TASK DESCRIPTION.
Carry on the forum thread below about the alleged attack on HMS Invincible, starting right after its last sentence.
SOURCE TEXT START
Malvinas/Falklands war - Alleged attack on HMS Invincible

Naval discussions covering the latter half of the 20th Century.
reydelcastillo
Member
Posts: 57
Joined: Sun Mar 28, 2010 3:07 pm
Location: USA

Re: Malvinas/Falklands war - Alleged attack on HMS Invincible

Post by reydelcastillo » Tue Mar 30, 2010 3:14 pm

We will not change the out come of the Conflict , we will only be able to learn more in detail each military accion that took place during those days .- Forum are very interesting because one is able to read both sides of the story .-
With all due respect for the Man from both Countries , and to the Heroes that have lost theire lifes serving their Flags .-

reydelcastillo
Member
Posts: 57
Joined: Sun Mar 28, 2010 3:07 pm
Location: USA

Re: Malvinas/Falklands war - Alleged attack on HMS Invincible

Post by reydelcastillo » Tue Mar 30, 2010 3:15 pm

Bgile wrote:Thank you for your posts here. This conflict was important all over the world because of the technology used on both sides, and you are an important resource to those of us who have an interest.
Thank you Sir for allowing me to be in this your Forum .-

User avatar
marcelo_malara
Senior Member
Posts: 1072
Joined: Sun Oct 02, 2005 11:14 pm
Location: buenos aires

Re: Malvinas/Falklands war - Alleged attack on HMS Invincible

Post by marcelo_malara » Tue Mar 30, 2010 4:39 pm

Hi guys:

I want to clarify, BIM 5, the unit protecting Supper Hill, means the 5th Marines Batallion, based in Tierra del Fuego, the southermost portion of Argentina, and the best cold-trained troops deployed to the islands. As I remember, the only unit that stopped the English Army advance in its position.

The Rattenbach report was, as Enrique said, very critical about the previous analysis to go to the war. Mr. Rattenbach was an old Argentine Army General, then already retired, and tasked with the job of producing the report about the reasons of the defeat. Some paragraphs are very hard, I will post them in both languages, so any translation error can show itself to Spanish speakers.


About the decision of going to war:

"El análisis de la situación política debió inducir a la Junta Militar a postergar los proyectos para la recuperación de las Islas, particularmente teniendo en cuenta que nuestras Fuerzas Armadas no se hallaban en condiciones de enfrentar una reacción británica que debió considerarse la más peligrosa y muy probable, como fue, la de acudir con todo su poderío a recuperar los archipiélagos”.

"The analysis of the political situation should have induced to the Military Junta to postpone the projects for the recovery of the Islands, particularly bearing in mind that our Armed Forces were not in conditions to face a British reaction that should have being consideredto be the most dangerous and very probable, as it was, of coming with all his power to recover the archipelago”.


About General Menendez, designated Governor of the islands:

"No exhibió ni evidenció las aptitudes de mando y arrojo indispensables en la emergencia..."

"He neither exhibited nor demonstrated the command aptitudes and bravery indispensable in the emergency"



About the training of the troops:

"...la inconveniencia de “iniciar una guerra cuando la clase 1963 (por entonces soldados conscriptos) no había completado su instrucción básica”, en particular la elemental en materia “de tiro y combate”.
SOURCE TEXT END
DATA BELOW START
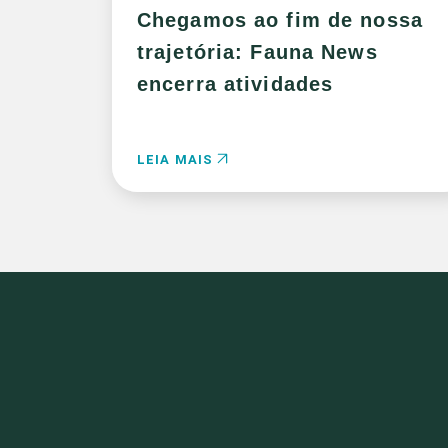
Chegamos ao fim de nossa
trajetória: Fauna News
encerra atividades
LEIA MAIS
DATA BELOW END
WRITTEN RESPONSE.
"...the unsuitability of “initiating a war when the class 1963 (at that time draftees) had not completed their basic instruction”, in particular the elementary one in matter “of shotting and combat”.

User avatar
RF
Senior Member
Posts: 7526
Joined: Wed Sep 20, 2006 1:15 pm
Location: Wolverhampton, ENGLAND

Re: Malvinas/Falklands war - Alleged attack on HMS Invincible

Post by RF » Tue Mar 30, 2010 5:33 pm

reydelcastillo, thank you for replying in detail to my questions.
''Give me a Ping and one Ping only'' - Sean Connery.

User avatar
RF
Senior Member
Posts: 7526
Joined: Wed Sep 20, 2006 1:15 pm
Location: Wolverhampton, ENGLAND

Re: Malvinas/Falklands war - Alleged attack on HMS Invincible

Post by RF » Tue Mar 30, 2010 5:46 pm

marcelo_malara wrote:
The Rattenbach report was, as Enrique said, very critical about the previous analysis to go to the war. Mr. Rattenbach was an old Argentine Army General, then already retired, and tasked with the job of producing the report about the reasons of the defeat. Some paragraphs are very hard, I will post them in both languages, so any translation error can show itself to Spanish speakers.

About the decision of going to war:

"The analysis of the political situation should have induced to the Military Junta to postpone the projects for the recovery of the Islands, particularly bearing in mind that our Armed Forces were not in conditions to face a British reaction that should have being consideredto be the most dangerous and very probable, as it was, of coming with all his power to recover the archipelago”.

About General Menendez, designated Governor of the islands:

"He neither exhibited nor demonstrated the command aptitudes and bravery indispensable in the emergency"

About the training of the troops:

"...the unsuitability of “initiating a war when the class 1963 (at that time draftees) had not completed their basic instruction”, in particular the elementary one in matter “of shotting and combat”.
Marcelo, to what extent was the political miscalculation about Britain abandoning the Falklands/Malvinas down to the Argentine Foreign Minister in his advice to Galtieri? Had the Junta believed Britain would fight would they have called the operation off, or gone ahead believing that they were strong enough to prevail on the basis of the second mis-calculation of no US support for Britain?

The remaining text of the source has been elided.